I'm trying my hardest right now not to buy one and smash my Dell PC.


----------



## Lt Major Burns (Mar 2, 2006)

smash the dell.  take photos of it.


----------



## Ifrit (Mar 2, 2006)

> No, it looks like it's the same hard drive unfortunately. And let me tell you, that has a MAJOR impact on the perceived speed of the Mini.



I have to agree. Yesterday I replaced the internal 40GB HD of my mac mini G4 with a Samsung 80GB 7200RPM HD. It really feels much snappier, most applications launch within one bounce and the additional HD space is a blessing. 

I just wonder why Apple insists to keep the 40GB HD. The new mac minis come with iLife, so give the user some space and performance to actually do something. The iLife suite already uses around 10GB and the OS most likley another 2 - 4 GB, so half of the HD space is alrady used up. 40GB just feels so 2002.


----------



## mdnky (Mar 2, 2006)

Ripcord said:
			
		

> No, it looks like it's the same hard drive unfortunately.



They did up it to a 5400 RPM model drive (was 4200 RPM).  The bean counters must have thought 7200 RPM models were too much extra cost.


----------



## RGrphc2 (Mar 2, 2006)

Lt Major Burns said:
			
		

> smash the dell.  take photos of it.



When i get my mac mini, i'm destroying it...worse than the dude who did smashmyxbox.com

my dell + baseball bat + roof + tire iron = smashy smahy

too bad i just got my Canon i9900 so i'm pretty much broke now for a time.  But when i do smash it i'll be putting it up on YouTube or Putfile


----------

....................

**Exercise set**
**a)** List the usernames that appear as post headers in the Mac mini forum thread.
**b)** Copy the Mac mini forum thread word for word from "I have to agree." to "feels so 2002.".
The listing comes from a separate source.

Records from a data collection
....................

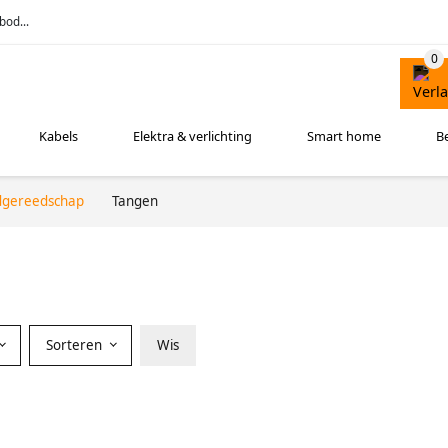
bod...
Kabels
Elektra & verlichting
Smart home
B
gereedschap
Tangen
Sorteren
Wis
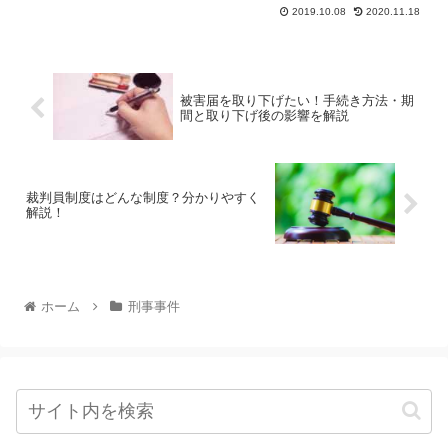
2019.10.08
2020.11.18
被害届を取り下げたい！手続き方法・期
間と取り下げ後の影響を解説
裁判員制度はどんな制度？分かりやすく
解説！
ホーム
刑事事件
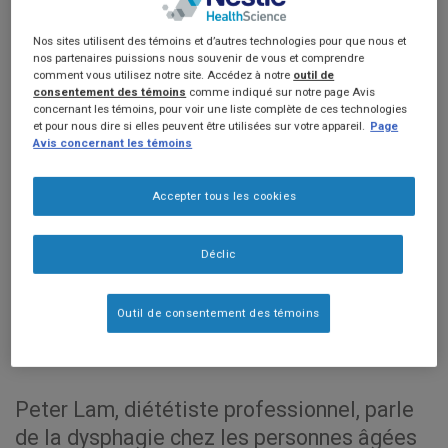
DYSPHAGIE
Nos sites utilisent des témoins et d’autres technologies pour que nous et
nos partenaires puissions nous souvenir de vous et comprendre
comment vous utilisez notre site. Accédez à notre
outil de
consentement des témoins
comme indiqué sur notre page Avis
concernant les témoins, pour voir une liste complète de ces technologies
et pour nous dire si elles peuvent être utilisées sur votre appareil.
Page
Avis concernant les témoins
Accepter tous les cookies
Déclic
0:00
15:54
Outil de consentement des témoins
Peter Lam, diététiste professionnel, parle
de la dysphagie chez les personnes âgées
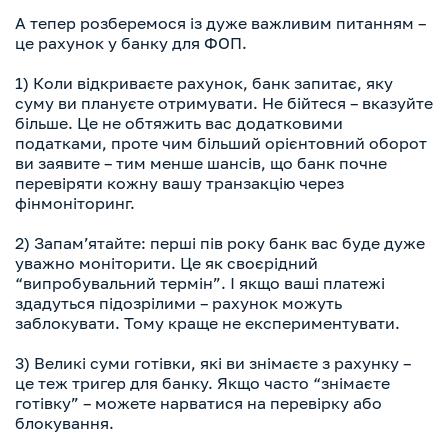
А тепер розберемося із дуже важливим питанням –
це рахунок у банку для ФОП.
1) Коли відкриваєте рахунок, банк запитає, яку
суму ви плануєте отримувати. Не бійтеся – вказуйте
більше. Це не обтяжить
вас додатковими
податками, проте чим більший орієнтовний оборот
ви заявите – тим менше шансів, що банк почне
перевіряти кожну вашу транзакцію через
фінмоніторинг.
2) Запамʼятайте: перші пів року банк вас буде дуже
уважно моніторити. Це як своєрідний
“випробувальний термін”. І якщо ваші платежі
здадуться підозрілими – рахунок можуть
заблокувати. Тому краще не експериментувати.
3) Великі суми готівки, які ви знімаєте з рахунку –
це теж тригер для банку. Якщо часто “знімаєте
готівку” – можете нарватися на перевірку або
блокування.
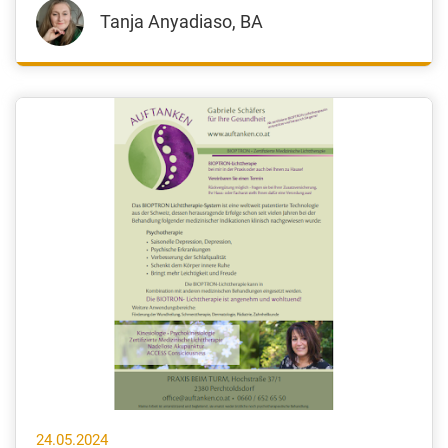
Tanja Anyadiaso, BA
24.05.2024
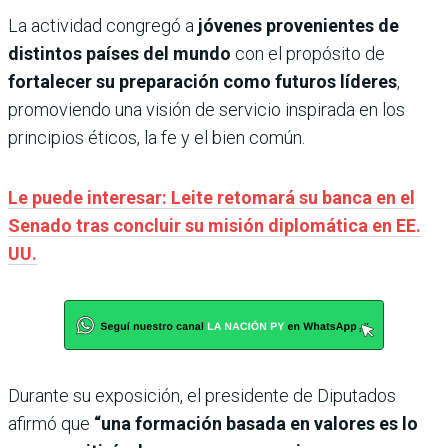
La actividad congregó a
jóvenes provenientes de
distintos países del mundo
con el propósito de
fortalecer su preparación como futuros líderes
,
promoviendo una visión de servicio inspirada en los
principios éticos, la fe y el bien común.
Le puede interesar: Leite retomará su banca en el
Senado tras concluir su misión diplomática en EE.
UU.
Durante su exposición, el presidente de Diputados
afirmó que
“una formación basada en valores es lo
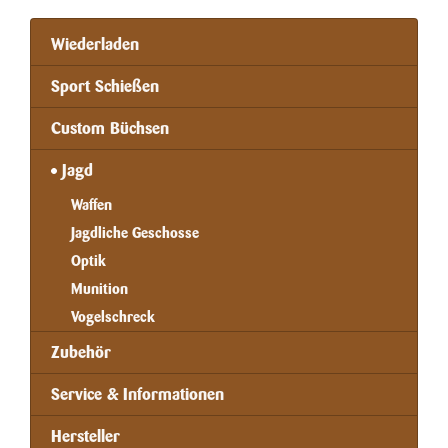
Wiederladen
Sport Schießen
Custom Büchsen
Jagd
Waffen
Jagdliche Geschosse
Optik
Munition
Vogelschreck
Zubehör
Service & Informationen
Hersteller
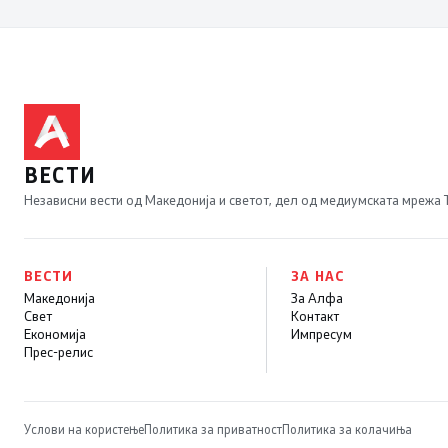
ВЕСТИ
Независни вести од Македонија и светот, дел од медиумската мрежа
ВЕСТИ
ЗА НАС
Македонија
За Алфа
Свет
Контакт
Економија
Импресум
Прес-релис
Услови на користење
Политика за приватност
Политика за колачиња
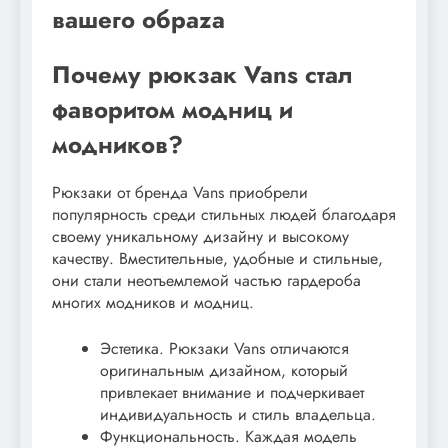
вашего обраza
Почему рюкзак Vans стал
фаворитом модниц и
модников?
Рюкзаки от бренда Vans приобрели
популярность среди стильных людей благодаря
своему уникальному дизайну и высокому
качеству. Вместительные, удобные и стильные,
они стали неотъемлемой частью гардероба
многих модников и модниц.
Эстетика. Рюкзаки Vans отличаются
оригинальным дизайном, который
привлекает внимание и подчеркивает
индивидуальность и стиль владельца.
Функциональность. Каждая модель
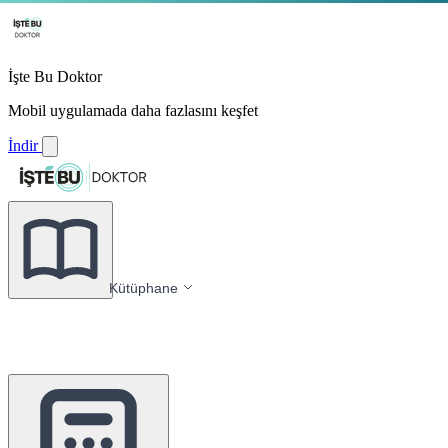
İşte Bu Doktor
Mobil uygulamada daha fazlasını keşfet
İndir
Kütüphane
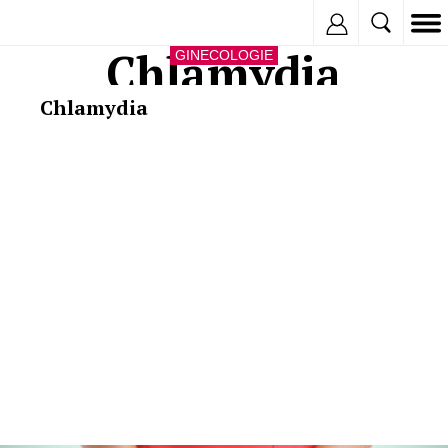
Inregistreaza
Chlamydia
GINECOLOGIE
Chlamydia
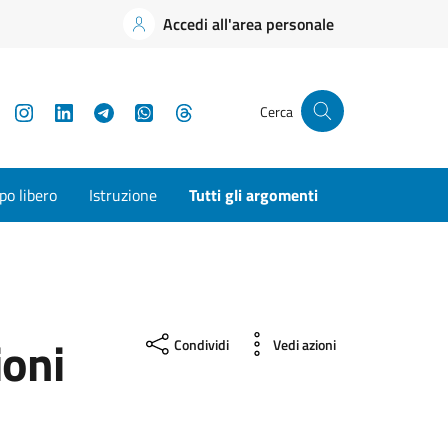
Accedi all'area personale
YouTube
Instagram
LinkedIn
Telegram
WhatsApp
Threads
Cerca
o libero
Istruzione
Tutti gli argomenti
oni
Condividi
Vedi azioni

....................

**Answers for the exercise**
**a)** Lt Major Burns, Ifrit, mdnky, RGrphc2

**b)**
I have to agree. Yesterday I replaced the internal 40GB HD of my mac mini G4 with a Samsung 80GB 7200RPM HD. It really feels much snappier, most applications launch within one bounce and the additional HD space is a blessing. 

I just wonder why Apple insists to keep the 40GB HD. The new mac minis come with iLife, so give the user some space and performance to actually do something. The iLife suite already uses around 10GB and the OS most likley another 2 - 4 GB, so half of the HD space is alrady used up. 40GB just feels so 2002.